DATA EXTRACT Block Start

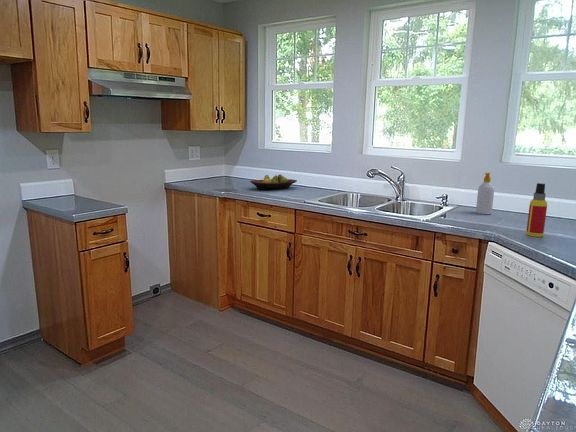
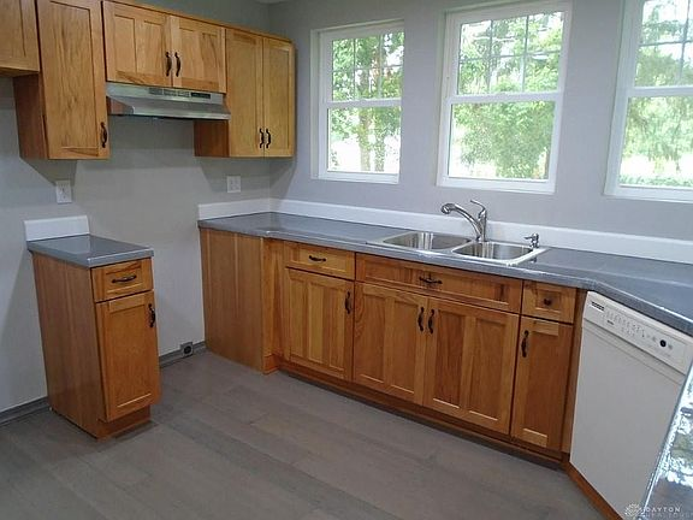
- spray bottle [525,182,548,238]
- soap bottle [475,172,495,215]
- fruit bowl [249,174,298,191]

DATA EXTRACT Block End

EXERCISE AIM:
Throughout the material above, find each line with "bottle" and return it.

TASK RESPONSE:
- spray bottle [525,182,548,238]
- soap bottle [475,172,495,215]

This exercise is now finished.